In a report issued in August 2012, the FCC stated that 19 million Americans -- about 6% of the total population of 320 million -- were not served by broadband. For example, FCC data indicated that almost 93% of Wyoming County's population was not served by a minimum of 3G wireless service. (3G is defined by the FCC (PDF) as being less than 200Kbps on downloads and 50Kbps on uploads; as a comparison, most carriers describe 4G LTE as providing 10Mbps for downloads and 4Mbps for uploads.)

And they are not the worst off. Fifteen other counties (with smaller populations) had less access to wireless service than Wyoming County, according to the FCC's data. Three counties in Alaska, Hawaii and Nebraska, each with fewer than 1,000 residents, were listed at 100% without 3G or faster service.

[The four largest U.S. carriers -- AT&T, Sprint, T-Mobile and Verizon Wireless -- all have ambitious plans to grow their wireless networks in coming years. But do these plans include those who are currently under-served? We look at each company in our article Carrier solutions for areas without 3G/4G]

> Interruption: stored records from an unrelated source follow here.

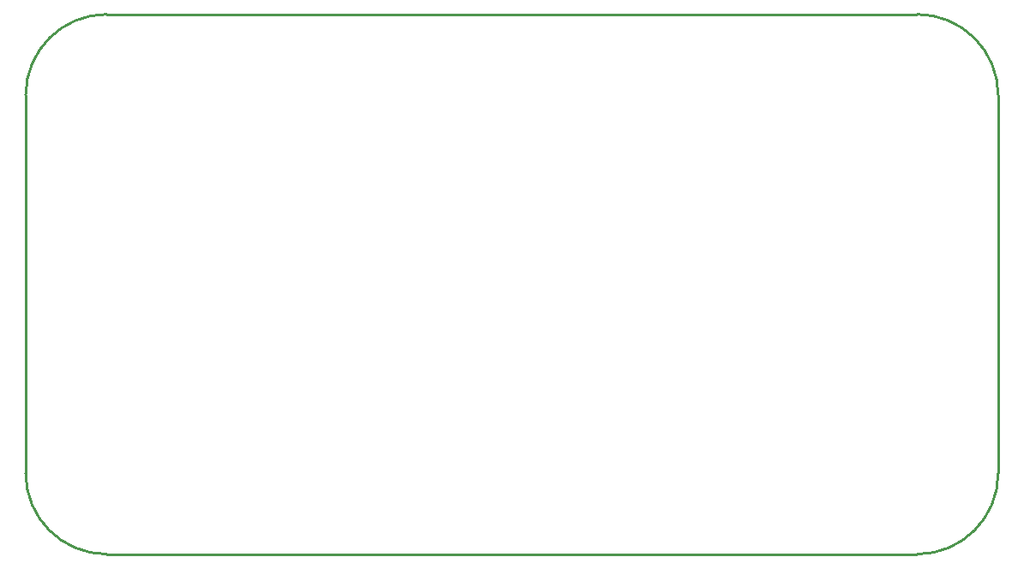
<source format=gko>
G04 Layer: BoardOutline*
G04 EasyEDA v6.4.7, 2020-12-21T22:23:32--5:00*
G04 5785efef075e4ba8b8defaa2645dbc96,facf1f7924c443e9b0c18128cc6508d2,10*
G04 Gerber Generator version 0.2*
G04 Scale: 100 percent, Rotated: No, Reflected: No *
G04 Dimensions in millimeters *
G04 leading zeros omitted , absolute positions ,3 integer and 3 decimal *
%FSLAX33Y33*%
%MOMM*%
G90*
D02*

%ADD10C,0.254000*%
G54D10*
G01X0Y8001D02*
G01X0Y45339D01*
G01X88011Y0D02*
G01X8001Y0D01*
G01X8001Y53340D02*
G01X88011Y53340D01*
G01X96012Y45339D02*
G01X96012Y8001D01*
G75*
G01X88011Y53340D02*
G02X96012Y45339I0J-8001D01*
G01*
G75*
G01X96012Y8001D02*
G02X88011Y0I-8001J0D01*
G01*
G75*
G01X8001Y0D02*
G02X0Y8001I0J8001D01*
G01*
G75*
G01X0Y45339D02*
G02X8001Y53340I8001J0D01*
G01*

%LPD*%
M00*
M02*

</source>
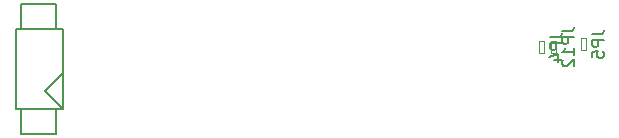
<source format=gbr>
G04 #@! TF.GenerationSoftware,KiCad,Pcbnew,no-vcs-found-8f3423b~58~ubuntu16.04.1*
G04 #@! TF.CreationDate,2017-03-30T22:47:00+02:00*
G04 #@! TF.ProjectId,DrChibi,447243686962692E6B696361645F7063,1.0*
G04 #@! TF.FileFunction,Other,Fab,Bot*
%FSLAX46Y46*%
G04 Gerber Fmt 4.6, Leading zero omitted, Abs format (unit mm)*
G04 Created by KiCad (PCBNEW no-vcs-found-8f3423b~58~ubuntu16.04.1) date Thu Mar 30 22:47:00 2017*
%MOMM*%
%LPD*%
G01*
G04 APERTURE LIST*
%ADD10C,0.100000*%
%ADD11C,0.200000*%
%ADD12C,0.150000*%
G04 APERTURE END LIST*
D10*
D11*
X38308000Y-103248000D02*
X34308000Y-103248000D01*
X34308000Y-103248000D02*
X34308000Y-96498000D01*
X34308000Y-96498000D02*
X38308000Y-96498000D01*
X38308000Y-96498000D02*
X38308000Y-103248000D01*
X37708000Y-96498000D02*
X37708000Y-94398000D01*
X37708000Y-94398000D02*
X34708000Y-94398000D01*
X34708000Y-94398000D02*
X34708000Y-96498000D01*
X37708000Y-103248000D02*
X37708000Y-105348000D01*
X37708000Y-105348000D02*
X34708000Y-105348000D01*
X34708000Y-105348000D02*
X34708000Y-103248000D01*
X38308000Y-103248000D02*
X36808000Y-101748000D01*
X36808000Y-101748000D02*
X38308000Y-100248000D01*
D10*
X82609800Y-98290200D02*
X82609800Y-97290200D01*
X82609800Y-97290200D02*
X82109800Y-97290200D01*
X82109800Y-97290200D02*
X82109800Y-98290200D01*
X82109800Y-98290200D02*
X82609800Y-98290200D01*
X79053800Y-98544200D02*
X79053800Y-97544200D01*
X79053800Y-97544200D02*
X78553800Y-97544200D01*
X78553800Y-97544200D02*
X78553800Y-98544200D01*
X78553800Y-98544200D02*
X79053800Y-98544200D01*
X80069800Y-98518800D02*
X80069800Y-97518800D01*
X80069800Y-97518800D02*
X79569800Y-97518800D01*
X79569800Y-97518800D02*
X79569800Y-98518800D01*
X79569800Y-98518800D02*
X80069800Y-98518800D01*
D12*
X83082180Y-96956866D02*
X83796466Y-96956866D01*
X83939323Y-96909247D01*
X84034561Y-96814009D01*
X84082180Y-96671152D01*
X84082180Y-96575914D01*
X84082180Y-97433057D02*
X83082180Y-97433057D01*
X83082180Y-97814009D01*
X83129800Y-97909247D01*
X83177419Y-97956866D01*
X83272657Y-98004485D01*
X83415514Y-98004485D01*
X83510752Y-97956866D01*
X83558371Y-97909247D01*
X83605990Y-97814009D01*
X83605990Y-97433057D01*
X83082180Y-98909247D02*
X83082180Y-98433057D01*
X83558371Y-98385438D01*
X83510752Y-98433057D01*
X83463133Y-98528295D01*
X83463133Y-98766390D01*
X83510752Y-98861628D01*
X83558371Y-98909247D01*
X83653609Y-98956866D01*
X83891704Y-98956866D01*
X83986942Y-98909247D01*
X84034561Y-98861628D01*
X84082180Y-98766390D01*
X84082180Y-98528295D01*
X84034561Y-98433057D01*
X83986942Y-98385438D01*
X79526180Y-97210866D02*
X80240466Y-97210866D01*
X80383323Y-97163247D01*
X80478561Y-97068009D01*
X80526180Y-96925152D01*
X80526180Y-96829914D01*
X80526180Y-97687057D02*
X79526180Y-97687057D01*
X79526180Y-98068009D01*
X79573800Y-98163247D01*
X79621419Y-98210866D01*
X79716657Y-98258485D01*
X79859514Y-98258485D01*
X79954752Y-98210866D01*
X80002371Y-98163247D01*
X80049990Y-98068009D01*
X80049990Y-97687057D01*
X79859514Y-99115628D02*
X80526180Y-99115628D01*
X79478561Y-98877533D02*
X80192847Y-98639438D01*
X80192847Y-99258485D01*
X80542180Y-96709276D02*
X81256466Y-96709276D01*
X81399323Y-96661657D01*
X81494561Y-96566419D01*
X81542180Y-96423561D01*
X81542180Y-96328323D01*
X81542180Y-97185466D02*
X80542180Y-97185466D01*
X80542180Y-97566419D01*
X80589800Y-97661657D01*
X80637419Y-97709276D01*
X80732657Y-97756895D01*
X80875514Y-97756895D01*
X80970752Y-97709276D01*
X81018371Y-97661657D01*
X81065990Y-97566419D01*
X81065990Y-97185466D01*
X81542180Y-98709276D02*
X81542180Y-98137847D01*
X81542180Y-98423561D02*
X80542180Y-98423561D01*
X80685038Y-98328323D01*
X80780276Y-98233085D01*
X80827895Y-98137847D01*
X80637419Y-99090228D02*
X80589800Y-99137847D01*
X80542180Y-99233085D01*
X80542180Y-99471180D01*
X80589800Y-99566419D01*
X80637419Y-99614038D01*
X80732657Y-99661657D01*
X80827895Y-99661657D01*
X80970752Y-99614038D01*
X81542180Y-99042609D01*
X81542180Y-99661657D01*
M02*

</source>
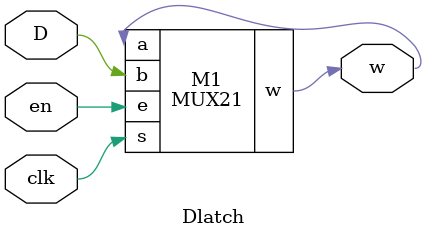
<source format=sv>
`timescale 1ns/1ns
module MUX21(input a,b,s,e, output w);
	wire ns,j;
	not #(7,9) N1(ns,s);
	notif1 #(14,18,16) N2(j,a,ns);
	notif1 #(14,18,16) N3(j,b,s);
	notif1 #(14,18,16) N4(w,j,e);
endmodule

module Dlatch(input D,clk,en, output w);
	MUX21 M1(w,D,clk,en, w);
endmodule

</source>
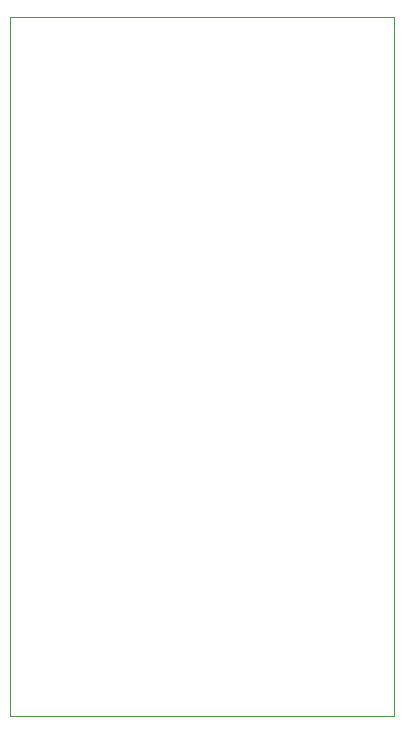
<source format=gbr>
%TF.GenerationSoftware,KiCad,Pcbnew,(5.1.6-0)*%
%TF.CreationDate,2022-10-03T16:44:33+02:00*%
%TF.ProjectId,Ouidire_v1,4f756964-6972-4655-9f76-312e6b696361,rev?*%
%TF.SameCoordinates,Original*%
%TF.FileFunction,Profile,NP*%
%FSLAX46Y46*%
G04 Gerber Fmt 4.6, Leading zero omitted, Abs format (unit mm)*
G04 Created by KiCad (PCBNEW (5.1.6-0)) date 2022-10-03 16:44:33*
%MOMM*%
%LPD*%
G01*
G04 APERTURE LIST*
%TA.AperFunction,Profile*%
%ADD10C,0.050000*%
%TD*%
G04 APERTURE END LIST*
D10*
X156718000Y-134112000D02*
X124206000Y-134112000D01*
X124206000Y-74930000D02*
X156718000Y-74930000D01*
X124206000Y-134112000D02*
X124206000Y-74930000D01*
X156718000Y-74930000D02*
X156718000Y-134112000D01*
M02*

</source>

Wireless as a catalyst for economic growth

Wyoming County's Christy Laxton isn't the only one who ties the economic well-being of a location to its cellular service. The FCC and other federal officials have focused on expanding wireless service as an engine for economic growth and development.

"Cellular coverage in outlying rural areas is a big deal to a lot of companies," including branch offices of large corporations such as mining, manufacturing and even retail, says Bill Menezes, an analyst at Gartner (who spoke as an individual). "That's what's so crazy about wireless. You may have coverage for a highway or a secondary road, but in the valley there's nothing."